The Pension Benefit Guaranty Corp., which insures the pension benefits of some 40 million workers, may force the bankrupt LTV Corp. to accept responsibility for $2.3 billion in unfunded pension liabilities.
The move, one of several options that sources said the PBGC is considering on LTV, would be unprecedented in the agency's 13-year history. Although the PBGC has had similar disputes with other companies, it has never resorted to returning to an employer responsibility for pension benefits that were turned over to the government.
Sources said the agency, which terminated four of LTV's pension plans after the company filed for bankruptcy last July, has not made a decision on how to settle its differences with LTV. LTV is the nation's second-largest steel company.
The agency maintains that new pension arrangements agreed to by the company and the United Steel Workers union violate the Employe Retirement Income Security Act (ERISA) because they would restore most supplemental benefits to early retirees and provide a plan for active workers that essentially adds up to the plans that were abandoned by the company.
The bankruptcy court handing the LTV case approved the new pension arrangements over the objections of the agency.
"Such arrangements, regardless of what they are called, effectively continue the terminated plan, but the PBGC would be manipulated into picking up much of the cost.

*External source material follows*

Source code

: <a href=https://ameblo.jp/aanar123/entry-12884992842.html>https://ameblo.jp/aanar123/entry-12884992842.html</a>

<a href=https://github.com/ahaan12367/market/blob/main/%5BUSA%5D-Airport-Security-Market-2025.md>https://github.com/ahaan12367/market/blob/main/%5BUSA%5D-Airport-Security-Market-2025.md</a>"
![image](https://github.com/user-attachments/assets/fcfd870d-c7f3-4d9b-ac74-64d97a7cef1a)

This is an abuse of the insurance system and can't be ignored," the agency said in a position paper on the LTV case.
The agency also believes it has authority under ERISA to "restore" a plan it has terminated to its former status.
Legal experts said the effect of turning back the plan to the company would be unclear because of the effect of bankruptcy laws on a company's pension obligations.
However, the agreement LTV signed with the steelworkers provides that a PBGC turnback of the plans to the company would nullify the current agreement.
"There is no case where this has ever occurred. You are in the twilight zone," said one pension expert.
LTV said that if the agency followed that course it would be "retaliation of the worst kind. Retaliation against the most innocent and helpless players: the retirees themselves," said Julian Scheer, senior vice president of corporate affairs.
Scheer added that the company would "vigorously oppose" such an action by the agency. "The PBGC took the plans because they lacked the necessary long-term resources to cover funding requirements and LTV lacked long-term resources to fund them. That has not changed," said Scheer.
Whatever course the government takes, it is unlikely that retirees would be harmed since there are $1.5 billion in assets in the plans. "There isn't a scenario under which people won't get their money," a source said. "There is no danger of benefits ceasing."
The agency, which is fighting approval granted by the bankruptcy court of LTV's new collective bargaining agreement and pension plan, could also simply reduce the monthly benefits it is paying to early retirees by the amount they are receiving under the new contract.
It also favors a different kind of trust arrangement or separate plan to assure the pension rights of current workers.
Overall, the agency, which already has a $4 billion deficit, fears that other companies will be encouraged to follow LTV's lead in shedding old, more expensive pension obligations for new programs that are riskier for employes and not insured by the government. As LTV's largest creditor, the PBGC also is concerned that payments under the new contract will lessen its claims on the company.
"The insurance system shouldn't be used to shore up corporate profits or enhance a company's competitive position," said PBGC Executive Director Kathleen Utgoff. "It's for retirees."
The agency is responsible for the pension benefits of 108,000 LTV workers, 85 percent of whom are receiving full benefits. The new pension arrangements between LTV and the steelworkers union restores about 92 percent of the pension supplements lost by some 8,000 early retirees.
LTV -- which has since turned the corner to profitability after filing for bankruptcy with $6.5 billion in liabilities, and which may emerge as one of the nation's stronger steel companies -- will pay about $90 million for all of its new plans, compared with its former $225 million average annual cost for its defined benefit plans.
About 80 percent of the agency's claims now relate to steel company bankruptcies, the largest of those being LTV and Wheeling-Pittsburgh Steel Corp.
Although large steel producers have been lobbying the government for help in further restructuring the industry and eliminating excess steelmaking capacity, it opposes allowing companies to gain a competitive advantage through parking pension liabilities with the PBGC. Companies such as Inland Steel and the steel subsidiary of USX Corp. have fully funded plans.